- [Stored data entries]:
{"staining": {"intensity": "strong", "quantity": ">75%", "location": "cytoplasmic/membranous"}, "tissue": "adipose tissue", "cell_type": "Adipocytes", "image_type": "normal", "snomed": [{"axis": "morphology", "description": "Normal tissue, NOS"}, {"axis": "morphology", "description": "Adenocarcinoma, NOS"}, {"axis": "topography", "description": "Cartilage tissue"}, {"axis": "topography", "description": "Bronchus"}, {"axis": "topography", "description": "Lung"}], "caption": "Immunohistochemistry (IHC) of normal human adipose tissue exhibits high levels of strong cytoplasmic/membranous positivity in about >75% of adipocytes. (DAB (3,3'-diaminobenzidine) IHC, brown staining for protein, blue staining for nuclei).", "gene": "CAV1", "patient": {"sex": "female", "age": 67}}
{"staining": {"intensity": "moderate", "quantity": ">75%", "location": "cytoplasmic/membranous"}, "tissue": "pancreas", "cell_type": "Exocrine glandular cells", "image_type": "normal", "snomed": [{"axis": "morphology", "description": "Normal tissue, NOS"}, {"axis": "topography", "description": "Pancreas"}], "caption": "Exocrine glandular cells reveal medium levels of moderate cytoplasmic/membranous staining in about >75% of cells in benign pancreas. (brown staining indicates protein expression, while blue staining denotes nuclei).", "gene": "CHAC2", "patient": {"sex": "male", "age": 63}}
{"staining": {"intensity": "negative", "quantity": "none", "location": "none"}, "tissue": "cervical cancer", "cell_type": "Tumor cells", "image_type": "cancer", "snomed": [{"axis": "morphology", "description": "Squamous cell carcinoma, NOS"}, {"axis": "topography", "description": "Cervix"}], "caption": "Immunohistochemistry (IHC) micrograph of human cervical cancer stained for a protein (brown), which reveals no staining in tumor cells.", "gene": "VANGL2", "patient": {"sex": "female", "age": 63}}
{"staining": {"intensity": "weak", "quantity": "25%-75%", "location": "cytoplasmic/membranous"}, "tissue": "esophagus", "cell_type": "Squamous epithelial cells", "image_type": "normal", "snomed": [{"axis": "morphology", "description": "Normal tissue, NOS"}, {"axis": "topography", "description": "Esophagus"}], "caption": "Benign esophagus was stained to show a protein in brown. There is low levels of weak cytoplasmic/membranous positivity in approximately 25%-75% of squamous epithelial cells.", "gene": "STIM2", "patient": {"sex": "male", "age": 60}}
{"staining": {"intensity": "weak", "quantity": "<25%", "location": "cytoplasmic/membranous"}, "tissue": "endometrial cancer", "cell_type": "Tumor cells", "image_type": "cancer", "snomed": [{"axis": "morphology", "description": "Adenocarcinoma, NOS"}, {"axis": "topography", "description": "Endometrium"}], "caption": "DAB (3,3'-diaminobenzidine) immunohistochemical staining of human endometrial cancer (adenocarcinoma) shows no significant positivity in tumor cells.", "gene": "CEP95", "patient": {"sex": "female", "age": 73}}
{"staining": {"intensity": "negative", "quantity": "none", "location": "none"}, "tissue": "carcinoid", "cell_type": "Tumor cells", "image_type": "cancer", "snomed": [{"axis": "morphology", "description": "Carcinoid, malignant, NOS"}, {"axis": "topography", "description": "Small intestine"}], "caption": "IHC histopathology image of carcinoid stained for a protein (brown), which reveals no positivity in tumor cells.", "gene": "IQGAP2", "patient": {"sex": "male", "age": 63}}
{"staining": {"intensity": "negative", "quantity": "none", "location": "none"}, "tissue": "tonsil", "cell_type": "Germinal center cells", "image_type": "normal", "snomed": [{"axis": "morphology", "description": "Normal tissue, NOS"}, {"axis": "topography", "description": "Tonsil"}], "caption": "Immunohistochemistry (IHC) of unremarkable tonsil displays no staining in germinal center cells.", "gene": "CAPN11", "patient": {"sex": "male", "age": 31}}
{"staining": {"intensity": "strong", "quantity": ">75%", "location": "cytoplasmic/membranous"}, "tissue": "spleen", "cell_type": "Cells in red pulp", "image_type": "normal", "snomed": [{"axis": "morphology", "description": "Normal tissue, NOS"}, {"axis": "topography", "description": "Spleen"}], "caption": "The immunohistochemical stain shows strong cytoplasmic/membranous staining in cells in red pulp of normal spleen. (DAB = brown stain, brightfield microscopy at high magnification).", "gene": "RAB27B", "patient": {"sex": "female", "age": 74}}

- [Your objective]:
Wherever the string "reveals" occurs in the records above, copy that line.

- [Task output]:
{"staining": {"intensity": "negative", "quantity": "none", "location": "none"}, "tissue": "cervical cancer", "cell_type": "Tumor cells", "image_type": "cancer", "snomed": [{"axis": "morphology", "description": "Squamous cell carcinoma, NOS"}, {"axis": "topography", "description": "Cervix"}], "caption": "Immunohistochemistry (IHC) micrograph of human cervical cancer stained for a protein (brown), which reveals no staining in tumor cells.", "gene": "VANGL2", "patient": {"sex": "female", "age": 63}}
{"staining": {"intensity": "negative", "quantity": "none", "location": "none"}, "tissue": "carcinoid", "cell_type": "Tumor cells", "image_type": "cancer", "snomed": [{"axis": "morphology", "description": "Carcinoid, malignant, NOS"}, {"axis": "topography", "description": "Small intestine"}], "caption": "IHC histopathology image of carcinoid stained for a protein (brown), which reveals no positivity in tumor cells.", "gene": "IQGAP2", "patient": {"sex": "male", "age": 63}}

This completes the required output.